How to Read the Pump Performance Curve?

There is more than one way to select an industrial pump and a large number of centrifugal pumps to choose from. The primary pump selection tool is the pump performance curve, called the characteristic curve.

If you are a person who needs to select a pump for a specific application and you want to ensure that your pump has a long service life running at maximum efficiency, you need to be able to read and understand a pump curve.

Pump Performance Curve Indicates Pump Capability

Since we get a lot of questions about how to use and read a pump performance curve, we decided to write this blog. Pump curves are data about the ability of a given pump to produce flow against a given head.

When reading a curve, the flow rate of the pump will be at the top and bottom and the thrust head will be on the sides. You will select the flow rate required by your application by drawing a line on the graph and then the desired head by drawing a line to the right. You will need to select a pump with a curve just above this point.

The slope curve you see in the center shows you how much flow and head the pump will deliver. On most pump performance curves, the Horizontal Axis you see is the flow (and is shown in Gallons in the US and Liters in other countries) and the Vertical Axis you see is the head of the pump (Feet for the US and Meters for other countries).

Pump Curve Graph

Pump performance curve reading — Basic Pump Curve Reading

To read the curve, find a point on the horizontal axis that indicates GPM (Gallons Per Minute). Draw an imaginary line from the 1GPM line to the point where the 1GPM line hits the pump curve.

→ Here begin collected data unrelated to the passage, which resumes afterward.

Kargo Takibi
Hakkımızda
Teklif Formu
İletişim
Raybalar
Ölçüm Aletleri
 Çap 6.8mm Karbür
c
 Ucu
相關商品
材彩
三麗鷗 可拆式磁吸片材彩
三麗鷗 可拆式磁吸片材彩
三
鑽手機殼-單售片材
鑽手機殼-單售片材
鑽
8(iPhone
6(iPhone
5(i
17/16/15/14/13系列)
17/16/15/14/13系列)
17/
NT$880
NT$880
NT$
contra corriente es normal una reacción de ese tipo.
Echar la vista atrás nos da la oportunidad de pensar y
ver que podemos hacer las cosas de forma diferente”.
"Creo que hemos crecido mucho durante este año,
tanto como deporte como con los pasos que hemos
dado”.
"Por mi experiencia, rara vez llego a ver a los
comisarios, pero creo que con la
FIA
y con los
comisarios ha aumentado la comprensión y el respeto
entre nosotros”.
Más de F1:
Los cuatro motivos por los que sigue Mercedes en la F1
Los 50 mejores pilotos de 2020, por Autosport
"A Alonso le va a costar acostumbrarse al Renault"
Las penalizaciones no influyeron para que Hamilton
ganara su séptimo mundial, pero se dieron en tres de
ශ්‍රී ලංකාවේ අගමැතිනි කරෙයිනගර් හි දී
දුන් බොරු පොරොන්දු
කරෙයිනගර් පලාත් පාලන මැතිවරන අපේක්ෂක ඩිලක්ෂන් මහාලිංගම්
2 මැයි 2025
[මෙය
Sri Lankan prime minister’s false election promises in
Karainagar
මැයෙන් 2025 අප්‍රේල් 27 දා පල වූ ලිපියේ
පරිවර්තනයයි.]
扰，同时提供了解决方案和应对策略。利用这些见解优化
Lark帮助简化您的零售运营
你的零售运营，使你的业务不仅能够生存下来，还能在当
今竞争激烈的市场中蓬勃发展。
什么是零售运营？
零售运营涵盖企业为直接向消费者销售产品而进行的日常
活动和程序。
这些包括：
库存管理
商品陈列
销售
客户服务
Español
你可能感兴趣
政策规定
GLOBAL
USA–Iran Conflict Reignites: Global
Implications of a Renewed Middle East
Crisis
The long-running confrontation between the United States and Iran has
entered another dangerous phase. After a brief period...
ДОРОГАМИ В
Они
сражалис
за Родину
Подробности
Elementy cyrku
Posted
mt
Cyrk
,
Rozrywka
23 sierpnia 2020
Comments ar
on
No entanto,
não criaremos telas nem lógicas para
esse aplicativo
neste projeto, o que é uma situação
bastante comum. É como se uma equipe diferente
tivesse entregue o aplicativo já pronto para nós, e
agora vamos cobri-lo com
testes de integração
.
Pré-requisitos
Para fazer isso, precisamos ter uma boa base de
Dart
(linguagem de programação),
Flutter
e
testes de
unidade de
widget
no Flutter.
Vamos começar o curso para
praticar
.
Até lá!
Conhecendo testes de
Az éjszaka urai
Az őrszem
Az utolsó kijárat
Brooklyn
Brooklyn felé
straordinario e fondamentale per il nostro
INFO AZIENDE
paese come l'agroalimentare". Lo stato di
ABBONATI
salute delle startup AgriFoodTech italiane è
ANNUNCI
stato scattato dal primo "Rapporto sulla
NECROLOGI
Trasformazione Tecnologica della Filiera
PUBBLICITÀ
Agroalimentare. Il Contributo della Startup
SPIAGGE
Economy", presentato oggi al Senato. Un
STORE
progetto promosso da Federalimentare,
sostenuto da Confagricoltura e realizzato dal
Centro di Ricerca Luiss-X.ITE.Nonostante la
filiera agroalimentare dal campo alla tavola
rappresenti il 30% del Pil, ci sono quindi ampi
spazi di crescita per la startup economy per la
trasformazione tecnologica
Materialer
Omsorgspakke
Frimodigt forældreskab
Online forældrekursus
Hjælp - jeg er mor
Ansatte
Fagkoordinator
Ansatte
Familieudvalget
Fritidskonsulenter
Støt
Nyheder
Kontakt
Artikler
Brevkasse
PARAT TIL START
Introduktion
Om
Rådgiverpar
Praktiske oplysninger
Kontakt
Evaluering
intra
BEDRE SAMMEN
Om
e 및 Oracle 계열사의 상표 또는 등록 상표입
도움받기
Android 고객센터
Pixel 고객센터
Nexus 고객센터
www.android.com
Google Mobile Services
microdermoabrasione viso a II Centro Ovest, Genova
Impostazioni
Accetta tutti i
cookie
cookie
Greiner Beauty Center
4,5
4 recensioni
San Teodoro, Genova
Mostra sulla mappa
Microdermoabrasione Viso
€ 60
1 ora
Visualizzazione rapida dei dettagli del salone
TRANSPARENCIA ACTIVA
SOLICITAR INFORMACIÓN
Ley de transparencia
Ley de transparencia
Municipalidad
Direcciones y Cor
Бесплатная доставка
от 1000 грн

At the intersection of 1GPM and the curve, draw an imaginary line directly on the left axis and you will see that the number on the vertical axis is 9 meters.

Now you know that at 1GPM the pump in question will pump 9 meters. Instead of starting on the horizontal axis, you can also read from the vertical axis.

For example, if you want to know what flow the pump will produce at 10 feet, you need to find 10 feet on the vertical axis and draw an imaginary line to the right until you reach the pump curve. Then draw an imaginary line down. In this example, you reach 0.5GPM.

Compare 2 different pump performance curves — Illustration of the example above

Technical Information for Reading Pump Performance Curve

In the first example, you will see that there are two curves, one labeled 60HZ and one labeled 50HZ. You will need to read which one represents the power supply in your country (here in the USA it is 60HZ). On the second page you will find multiple pump performance curves with numbers on them. They show the length of the diameter of the pump impeller.

As the diameter decreases, the flow and head of the pump performance curve decreases. The standard impeller length is always the largest diameter, to obtain a smaller impeller size, the diameter must be specified. NOTE: The 50 hz pump curve flows less and the pump total pressure is lower than the 60 HZ curve as the pump motor will run slower.

in the example you will find a list of available propeller diameters. On the top right you will see a specific gravity table with recommended cut sizes.
You absolutely need to know the specific gravity of the liquid you need to pump. If the specific gravity is greater than 1.0 (weight of water), the pump may not be able to handle the liquid without changing the impeller diameter. You will find recommendations in the upper right corner of the curve designed to make the pump work for your application.

If you look at example 2, you will find a more detailed curve where the largest diameter is 7,250 inches. Using what you learned above, you will see that at 100GPM the pump pumps 144 meters. This curve will also tell you how much HP (horsepower) the pump will use and the required NPSHR (Net Positive Suction Head).

Find 100GPM at 144 meters and draw an imaginary line down from this point until you reach the HP line. At the intersection, draw an imaginary line to the right until it hits the vertical axis with HP on it.

In our 100GPM example at 144 meters you will see that the horsepower consumed is 8.8HP. If the specific gravity is something other than the weight of water, take the HP consumed and multiply it by the specific gravity. So if the specific gravity is 2.0.